-- BEGIN Task material --

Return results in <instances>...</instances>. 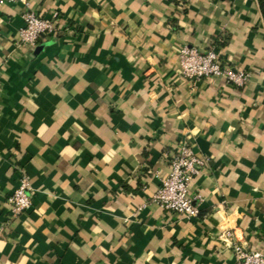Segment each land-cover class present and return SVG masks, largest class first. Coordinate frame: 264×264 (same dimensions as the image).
Here are the masks:
<instances>
[{"label":"crops","instance_id":"1","mask_svg":"<svg viewBox=\"0 0 264 264\" xmlns=\"http://www.w3.org/2000/svg\"><path fill=\"white\" fill-rule=\"evenodd\" d=\"M30 11L58 13L34 45ZM185 45L246 81L184 77ZM183 142L207 158L194 218L153 199ZM238 244L264 253L261 0H0V264H237Z\"/></svg>","mask_w":264,"mask_h":264},{"label":"built area","instance_id":"2","mask_svg":"<svg viewBox=\"0 0 264 264\" xmlns=\"http://www.w3.org/2000/svg\"><path fill=\"white\" fill-rule=\"evenodd\" d=\"M57 16V12L52 19L43 18L33 11L25 13V24L19 31L20 42L34 45L40 36L52 34L56 29L53 19ZM178 56L180 73L188 79L224 76L229 82L242 85L248 77L244 70L225 65L212 49L199 52L195 47L185 45L179 50ZM206 163L207 158L196 155L187 143H180L170 158L169 173L161 180L153 199L165 210L187 218L196 217L201 197L199 194L191 195L189 186ZM29 185V177L22 173L18 186L7 199L13 216L31 207L33 197ZM234 252L237 264H264L263 252L247 250L241 244L234 247Z\"/></svg>","mask_w":264,"mask_h":264},{"label":"trees","instance_id":"3","mask_svg":"<svg viewBox=\"0 0 264 264\" xmlns=\"http://www.w3.org/2000/svg\"><path fill=\"white\" fill-rule=\"evenodd\" d=\"M261 3H262V6H263V11H264V3H263V0H261Z\"/></svg>","mask_w":264,"mask_h":264}]
</instances>
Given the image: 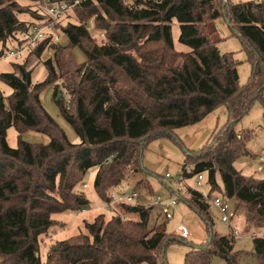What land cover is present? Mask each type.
Returning a JSON list of instances; mask_svg holds the SVG:
<instances>
[{
  "label": "trees",
  "instance_id": "obj_1",
  "mask_svg": "<svg viewBox=\"0 0 264 264\" xmlns=\"http://www.w3.org/2000/svg\"><path fill=\"white\" fill-rule=\"evenodd\" d=\"M31 1L36 6L37 0ZM20 13L29 19H19ZM44 19L31 5L0 0V55L20 46L21 32ZM173 19L179 23L178 41L189 51L175 49ZM219 20L250 55L252 73L245 85H239L233 53H220L216 46ZM58 29L65 45L47 37L10 62L11 71L0 73L11 88L8 96L0 90V264H164L159 255L165 246L185 238L167 232L168 219L158 221L159 209L151 223L153 205H122L125 214L139 218L97 214L84 221L86 233L56 241L59 247L48 248L45 259L41 248L52 214L89 206L76 188L87 172L95 171L93 190L106 201L130 173L143 170L147 142L173 137V130L200 123L220 105L227 107L226 123L210 142L187 150L181 173L184 180L203 174L206 191L232 201V217L243 218L245 231H264V177L246 175L234 165L252 136L234 124L254 100L264 103V0H84L64 14ZM75 47L83 62H76ZM39 63L46 74L35 83ZM50 84L78 143L42 106L39 94ZM11 126L18 132L14 148L6 141ZM27 130L46 134L49 141H24L20 134ZM179 202L201 217L207 234L205 243L185 253L183 264H210L214 256L224 264H242L243 255L264 264V236L250 235L251 249H236L239 236L213 229V207L196 188L187 184Z\"/></svg>",
  "mask_w": 264,
  "mask_h": 264
},
{
  "label": "rangeland",
  "instance_id": "obj_2",
  "mask_svg": "<svg viewBox=\"0 0 264 264\" xmlns=\"http://www.w3.org/2000/svg\"><path fill=\"white\" fill-rule=\"evenodd\" d=\"M251 0H230V2H246ZM259 1V0H258ZM21 4L31 5L32 9H36L35 4L31 0H18ZM21 20H28L29 16L26 13H20L18 15ZM171 34L174 43V47L177 51H189V47L181 44L178 41L179 36V23L175 19L171 21ZM219 29L215 34L217 40L216 46L220 53H233L234 57L238 61L237 71L239 77V85H245L251 78L252 65L253 63L249 59V53L243 45L242 40L231 34V30L228 24L224 20L218 21ZM100 37V36H99ZM98 39V36H97ZM61 44H66V39L62 36ZM7 46H12L10 41L7 42ZM50 54L46 52L44 57ZM73 56L76 62L80 63L85 60L84 54L78 49L73 48ZM9 60H0V73L9 72L12 70ZM17 62V61H13ZM46 74L45 66L39 63L33 70L32 81L40 82L44 79ZM55 84H50L45 86L39 94L42 106L51 115V117L59 124V126L65 132L67 138L73 142L78 143L80 138L75 133L71 125L62 117L59 109L54 101V86ZM0 90L5 96L11 93V88L0 79ZM63 98L66 100L67 96L65 93L62 94ZM264 100V92H263ZM228 119L227 107L225 105H220L212 113L207 115L203 121L189 126L179 127L173 130V137H163L155 138L147 142L143 148L142 153V164L144 166L143 170L138 172L130 173L129 178L125 181L124 186L133 188L135 183L141 180L139 187L136 189L141 197L147 194H160L163 197L169 195L168 190L164 187L163 183L169 186L173 184L168 181L165 177L166 173L171 174L173 177L180 174L182 165L184 163V158L186 156L187 150H195L202 147L207 142L212 139V134L216 132L223 124L226 123ZM235 130H249L252 131V136L246 142L247 153L239 157L234 165L237 169H240L246 175H253L255 177H264V165L259 162L256 158L261 156L264 159V103L260 99L254 100L248 111L234 124ZM20 138L27 142H41L47 143L49 137L46 134L34 130H27L20 134ZM18 140V132L11 126L6 131V141L10 147H16ZM214 144L211 143L209 148H212ZM189 166H186L188 169ZM95 171L92 169L87 172L83 178V182L76 186L77 189L82 190L87 196L90 204L88 210L83 213L77 212H61L52 214L53 225L49 229L48 236L44 237V245L41 248V258H46V251L51 248L56 241L66 239L72 235L78 233H86L87 230L84 225V221H92L97 214L103 213L105 218L108 219L111 214L106 208H100L96 210V204L102 205L105 201H100L93 190V179ZM186 185L193 186V179L188 178L184 180ZM86 183V186L83 184ZM219 183L220 179H219ZM185 185V186H186ZM124 186H120L123 188ZM194 187V186H193ZM205 188V187H204ZM206 190V189H205ZM148 201L145 199L142 203L146 204ZM229 205H232V201H228ZM182 202H179L174 209V215L172 218L166 221V229L168 233L178 234L177 225L183 223L186 225L190 232V236L185 238V240L175 241L168 243L163 253L159 255V262L164 264H183V259L185 253L192 247L196 245L203 244L207 241V234L205 232V225L203 220L195 212L191 211L186 207H183ZM179 208L184 209L181 214L179 213ZM232 208V207H231ZM159 208L154 206L150 212L151 223L155 221L156 212ZM160 211V210H159ZM161 213V211H160ZM214 217L213 229L221 234L227 235L232 231V228L220 221L216 210L212 211ZM123 215L124 219L127 216L133 218H139L137 214H125L121 206H118V214ZM165 217L163 214L160 215L158 221L163 220ZM231 225L239 232L240 236L236 240V249H251V230L245 231V223L241 216H234L230 220ZM154 224V223H153ZM252 236V235H251ZM180 240V239H179ZM210 264H224L223 260L218 256H214ZM242 264H256L254 259L249 255H243Z\"/></svg>",
  "mask_w": 264,
  "mask_h": 264
},
{
  "label": "built area",
  "instance_id": "obj_3",
  "mask_svg": "<svg viewBox=\"0 0 264 264\" xmlns=\"http://www.w3.org/2000/svg\"><path fill=\"white\" fill-rule=\"evenodd\" d=\"M84 0H72L70 2L59 1L52 2L50 0H37L36 9L43 14L44 20L41 22H36L30 25L27 29L23 30L20 34L22 44L17 47H12L6 50L0 55V60H9V61H18L21 60L26 53L32 50L40 41L44 40L47 37L52 39V42L61 44L62 35L58 29V24L64 14L74 5L79 4ZM259 162H262L264 165V159L259 156L256 158ZM165 177L173 185L168 196L163 197L160 194H145L141 197L140 193L134 189L129 188L127 191L121 190H111L108 195V199L103 202L102 205H99L100 208H106L111 214H118V206L121 205H144L142 203L145 199L148 201L146 204L157 206L161 213L166 219L173 217L174 209L178 205V198L180 194L184 191L186 183L184 182V177L182 173L173 177L171 174L166 173ZM87 184L84 183L83 186ZM193 186L196 188L203 199L210 202L221 222L228 224L235 236H240L239 232L231 225L230 220L232 219V210L227 200H225L221 195L218 194H209L203 184V174L199 173L193 180ZM98 206V205H97ZM96 206V209H97ZM88 207L81 208L78 213L85 212ZM99 208V209H100ZM72 213V212H71ZM123 218V215H119ZM177 233L182 238H188L190 232L185 224L179 223L177 225ZM251 235L257 237H263L264 231L254 230Z\"/></svg>",
  "mask_w": 264,
  "mask_h": 264
},
{
  "label": "crops",
  "instance_id": "obj_4",
  "mask_svg": "<svg viewBox=\"0 0 264 264\" xmlns=\"http://www.w3.org/2000/svg\"><path fill=\"white\" fill-rule=\"evenodd\" d=\"M163 185H164V187H165L166 183H163ZM165 188H166V187H165ZM128 189H129V187H127V186L125 187V186H124L123 188L119 187L117 190H118V191H121V190L127 191ZM166 190H168L167 192H169V189H166ZM96 205H98V204H96ZM183 207H185L184 209H186V206H185V205H183ZM99 208H100V206L98 205V206H97V209H96V208H95V209L98 210ZM184 209L181 208V210H180V208H179V210H180L179 213L181 214V212H183ZM86 211H87V210H86ZM86 211H85V212H86Z\"/></svg>",
  "mask_w": 264,
  "mask_h": 264
},
{
  "label": "water",
  "instance_id": "obj_5",
  "mask_svg": "<svg viewBox=\"0 0 264 264\" xmlns=\"http://www.w3.org/2000/svg\"><path fill=\"white\" fill-rule=\"evenodd\" d=\"M59 95H60V93L58 92V96H59ZM58 247H59L58 244H55L54 246L51 247V249H52V250H55V249H57ZM162 251H163V250H162Z\"/></svg>",
  "mask_w": 264,
  "mask_h": 264
}]
</instances>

-- END Task material --

§ What to work on
Which lines of the data contain the string "trees", matching case? Show each of those lines in full.

§ The reply
[{"label":"crops","instance_id":"1","mask_svg":"<svg viewBox=\"0 0 264 264\" xmlns=\"http://www.w3.org/2000/svg\"><path fill=\"white\" fill-rule=\"evenodd\" d=\"M30 11L58 13L34 45ZM185 45L246 81L184 77ZM183 142L207 158L194 218L153 199ZM238 244L264 253L261 0H0V264H237Z\"/></svg>","mask_w":264,"mask_h":264},{"label":"built area","instance_id":"2","mask_svg":"<svg viewBox=\"0 0 264 264\" xmlns=\"http://www.w3.org/2000/svg\"><path fill=\"white\" fill-rule=\"evenodd\" d=\"M57 16V12L52 19L43 18L33 11L25 13V24L19 31L20 42L34 45L40 36L52 34L56 29L53 19ZM178 56L180 73L188 79L224 76L229 82L242 85L248 77L244 70L225 65L212 49L199 52L195 47L185 45L179 50ZM206 163L207 158L196 155L187 143H180L170 158L169 173L161 180L153 199L165 210L187 218L196 217L201 197L199 194L191 195L189 186ZM29 185V177L22 173L18 186L7 199L13 216L31 207L33 197ZM234 252L237 264H264L263 252L247 250L241 244L234 247Z\"/></svg>","mask_w":264,"mask_h":264},{"label":"trees","instance_id":"3","mask_svg":"<svg viewBox=\"0 0 264 264\" xmlns=\"http://www.w3.org/2000/svg\"><path fill=\"white\" fill-rule=\"evenodd\" d=\"M261 3H262V6H263V11H264V3H263V0H261Z\"/></svg>","mask_w":264,"mask_h":264}]
  "label": "trees",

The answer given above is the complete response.